Uploadfilter werden dafür sorgen, dass die Meinungshoheit im Internet durch einige wenige IT-Großkonzerne kontrolliert werden wird. Technisch interessierte und engagierte Menschen werden sich andere Plattformen für den Meinungs- und Kulturaustausch suchen, die sich der Kontrolle durch Politik und Konzernen entziehen. Uploadfilter werden die Politikverdrossenheit und Europafeindlichkeit der breiten Öffentlichkeit weiter befördern, ein Klima des Misstrauens und der Überwachung schaffen und so radikalen Parteien verstärkten Zulauf bescheren.
Was würden Sie persönlich denken, wenn Sie wüssten, dass jedes Wort, welches Sie öffentlich posten, durch einen Computer vor der Veröffentlichung geprüft wird und Ihnen als sofortige Sanktion im Wiederholungsfall der Ausschluss von der Kommunikationsplattform droht? Würde diese Vorstellung dafür sorgen, dass Sie weiterhin ihre Meinung im Netz vertreten, oder würde sie Sie langfristig einfach verstummen lassen?
Man muss nicht für jedes gesellschaftliche oder technische „Problem“ ein Gesetz erlassen. Ebenso sollte man die Fehler der Vergangenheit nicht wiederholen und die durch den gesellschaftlichen und technischen Wandel im Niedergang befindlichen Berufszweige künstlich am Leben erhalten.
Lassen Sie sich nicht durch Lobbyisten in Ihrer freien Wahl beeinflussen, stimmen Sie bitte im Sinne der Wählerinnen und Wähler – und für die ungefilterte Meinungsäußerung in einem freien Europa.
Irgendwie fühle ich mich bei der Blauäugig- und Sorglosigkeit der Politik an die Weimarer Republik – und zugleich in der Leugnung jedweder persönlicher Verantwortung und der Delegation dieser an die Vorgesetzten (hier: die Algorithmen), an das Dritte Reich erinnert. Als Symbol (auch wenn ich nur weniger hundert Besucher dadurch erreichte), schaltete ich gestern zudem alle meine Webseiten für 24 Stunden ab.
Tatsächlich entfernt sich die Politik immer weiter von der Realität der Bürger. Letzten Dienstag erreichte mich die sehr erfreuliche und lange überfällige Meldung, dass sich Thorsten Schäfer-Gümbel endlich aus der Politik verabschiedet. Er startete als junger, frischer Politiker, was ich seinerzeit schon als Farce empfand, denn hier wurde offenbar fälschlich das biologische Alter des Kandidaten mit innovativer Kraft gleichgesetzt.

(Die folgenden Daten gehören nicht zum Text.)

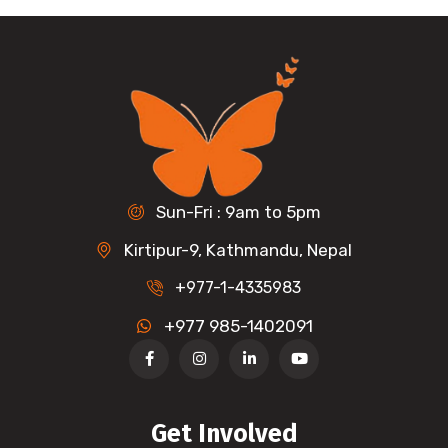
Sun-Fri : 9am to 5pm
Kirtipur-9, Kathmandu, Nepal
+977-1-4335983
+977 985-1402091
Get Involved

Nachdem ich ihn letztes Jahr auf einer Regionalkonferenz der SPD erleben durfte (musste!) und die Abstimmung zur Groko aus meiner Sicht scheiterte, trat ich aus der SPD aus. Wenn sich die großen Volksparteien nicht von ihren analogen Neulandpolitikern trennen, wird sich die Schere zwischen Politik und Gesellschaft weiter öffnen.
Das darf nicht passieren, denn wir brauchen ein starkes, einiges Europa zur Friedenssicherung und als wirtschaftlichen Gegenpol zu den USA und China. Es geht nicht nur um die Freiheit des Internets, es geht um unser aller Zukunft. Die Politik muss langsam in der digitalen Welt ankommen, wenn sie mittelfristig gesellschaftlichen Rückhalt haben möchte. Schreibt die Europaparlamentarier Eures Bundeslandes mit einem ähnlichen Text (oder auch diesem, das steht Euch frei) an.